I stood up, suddenly angry. It was all I could do not to throw her back into her cell below decks. Controlling myself took a tremendous effort of will. These Imperials were technically our relatives, but they’d killed billions of their own kind. How could there be anything but total war with such people?
“I want you to pleasure me now,” she stated.
“Come on,” I said, “I’m taking you below.”
“To your cabin?” she asked.
“No, to your cell.”
“You find me unattractive?”
I looked at her. She was lovely, but she was a vicious witch. How could I even think of making love to such a monster? I shook my head.
“No thanks. You are beautiful,” I said, “on the outside. But inside, you’re demonic. You would kill your own brothers for sport in the face of true aliens like the Nomads. I don’t understand you. I’m repulsed.”
She responded with incoherent sounds and began humming to herself.
Guiding her by the arm, I took her down to her cell and locked her in. She was asleep as soon as she lay down on her bunk.
Watching her sleep for a second, I had to wonder what we were going to do with her. I guessed it would be Admiral Fex’s problem once we got back to the battle station.
=56=
Ursahn eventually showed up with Killer. By that time, the Hunter had opened an interstellar rift and disappeared. Ral was safe, as were the last few planets close to the star. Mia’s people had figured out how to build their own gravity-repellers, setting them up on each remaining mass of any size in the star system to drive away the Hunter.
Without anything else to destroy and digest, the Hunter had flown to another star system.
Ursahn arrived just as we reached Ral’s far orbit. The people of Ral were grateful—i
n their own odd way.
I’d been about to take a pod down to the surface of Ral when Killer hailed me.
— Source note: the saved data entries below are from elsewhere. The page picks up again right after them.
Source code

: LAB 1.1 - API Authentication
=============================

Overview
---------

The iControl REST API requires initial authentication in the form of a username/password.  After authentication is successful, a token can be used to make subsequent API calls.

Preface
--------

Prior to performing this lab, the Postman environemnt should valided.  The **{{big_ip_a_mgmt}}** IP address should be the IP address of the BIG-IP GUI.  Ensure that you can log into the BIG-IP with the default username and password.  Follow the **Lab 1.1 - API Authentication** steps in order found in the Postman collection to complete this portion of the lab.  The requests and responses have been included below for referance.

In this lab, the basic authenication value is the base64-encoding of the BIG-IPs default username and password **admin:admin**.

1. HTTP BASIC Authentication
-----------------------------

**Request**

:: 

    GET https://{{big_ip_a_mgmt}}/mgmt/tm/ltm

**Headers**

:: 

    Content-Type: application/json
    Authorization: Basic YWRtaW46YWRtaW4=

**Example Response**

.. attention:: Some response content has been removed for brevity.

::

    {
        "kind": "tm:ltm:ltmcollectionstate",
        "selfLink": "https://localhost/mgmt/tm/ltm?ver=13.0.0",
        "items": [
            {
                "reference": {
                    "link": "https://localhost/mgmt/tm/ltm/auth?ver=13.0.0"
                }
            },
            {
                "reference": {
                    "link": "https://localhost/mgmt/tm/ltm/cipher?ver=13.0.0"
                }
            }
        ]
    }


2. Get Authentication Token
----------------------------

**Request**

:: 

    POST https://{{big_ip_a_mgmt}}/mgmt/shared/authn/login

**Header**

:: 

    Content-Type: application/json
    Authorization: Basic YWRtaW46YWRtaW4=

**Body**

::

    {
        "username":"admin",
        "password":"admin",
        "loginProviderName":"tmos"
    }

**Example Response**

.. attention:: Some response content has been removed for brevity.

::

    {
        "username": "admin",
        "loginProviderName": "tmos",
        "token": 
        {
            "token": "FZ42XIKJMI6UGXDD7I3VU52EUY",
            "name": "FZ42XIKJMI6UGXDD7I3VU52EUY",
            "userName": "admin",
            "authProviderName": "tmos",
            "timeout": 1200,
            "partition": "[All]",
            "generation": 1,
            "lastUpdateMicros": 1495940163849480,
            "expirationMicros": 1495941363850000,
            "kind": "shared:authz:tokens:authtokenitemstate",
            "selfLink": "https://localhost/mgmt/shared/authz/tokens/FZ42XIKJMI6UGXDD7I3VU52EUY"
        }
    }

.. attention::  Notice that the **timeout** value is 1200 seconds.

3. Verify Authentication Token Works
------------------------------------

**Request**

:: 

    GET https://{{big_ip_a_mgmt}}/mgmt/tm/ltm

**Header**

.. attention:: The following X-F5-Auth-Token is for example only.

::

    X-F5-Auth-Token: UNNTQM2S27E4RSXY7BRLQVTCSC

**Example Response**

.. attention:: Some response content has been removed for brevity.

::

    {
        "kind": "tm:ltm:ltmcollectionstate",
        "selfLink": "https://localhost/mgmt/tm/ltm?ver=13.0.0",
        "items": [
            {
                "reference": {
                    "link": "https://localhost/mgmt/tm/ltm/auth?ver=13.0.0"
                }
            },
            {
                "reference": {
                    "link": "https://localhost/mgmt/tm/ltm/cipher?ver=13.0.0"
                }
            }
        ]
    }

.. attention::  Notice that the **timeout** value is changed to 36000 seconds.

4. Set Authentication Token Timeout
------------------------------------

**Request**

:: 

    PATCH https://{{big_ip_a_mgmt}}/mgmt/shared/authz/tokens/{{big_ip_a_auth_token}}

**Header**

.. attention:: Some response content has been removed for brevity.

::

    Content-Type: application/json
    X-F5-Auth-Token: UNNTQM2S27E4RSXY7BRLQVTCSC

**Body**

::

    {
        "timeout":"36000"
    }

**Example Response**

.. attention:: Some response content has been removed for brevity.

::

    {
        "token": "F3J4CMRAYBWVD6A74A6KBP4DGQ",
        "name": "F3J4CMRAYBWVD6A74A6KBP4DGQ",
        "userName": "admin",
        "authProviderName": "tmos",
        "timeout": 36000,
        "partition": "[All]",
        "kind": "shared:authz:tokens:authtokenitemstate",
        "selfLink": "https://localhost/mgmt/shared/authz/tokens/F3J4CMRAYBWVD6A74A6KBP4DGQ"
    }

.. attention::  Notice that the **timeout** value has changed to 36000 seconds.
“Phase-ship Hammerhead,” Ursahn called, using my sym. “Why are you lingering here? The enemy has left.”
“Because we don’t have an FTL drive on this phase-ship,” I explained patiently.
“But how did the enemy exit the system…?”
“Uh… they made a rift and flew through it.”
“And you didn’t follow? Were you out of position?”
I squirmed a bit in my seat. I knew what Ursahn was getting at. I could have tagged along with the Hunter, spying on it and maybe even harassing it—but I’d chosen not to.
“My mission was to save Ral. I saved Ral. Where have you been all this time?”
Ursahn glared at me across many thousands of miles of nothingness.
“Following orders. More ships will be coming through shortly—but there will be no battle, because you’ve driven off our prey,” she accused.
We parked Hammerhead in orbit, while Ursahn proved true to her word. Dozens of ships soon appeared, then hundreds more. The true strength of the Rebel Fleet had gathered at last.
“Wow,” Gwen marveled. “Are you getting this, Captain? We’ve got three battleships, at least a hundred cruisers, forty carriers and hundreds of smaller gunboats. There are so many fighters—thousands of them!”
“Yeah,” I said, not looking at the display. “I’m sure they’ll all blame me for keeping them alive.”
“You don’t think this armada could face a single Hunter?” Miller asked me.
“I’m not sure. Captain Lael hinted a fleet could destroy a Hunter, but who knows? She could have been lying. She was drunk at the time.”
Gwen looked startled at this remark. She squinted at me suspiciously. In her mind, I didn’t have the best reputation when I was left unattended with a woman.
“There’s a transmission coming in from Ral,” Chang told me. “Do you wish to take it privately?”
“No,” I said. “Display it on the forward hull.”
He did as I’d asked without comment. I’d been expecting to see a crowd of feline faces, probably old-timers with gray whiskers and drooping jowls. Instead, I saw Mia.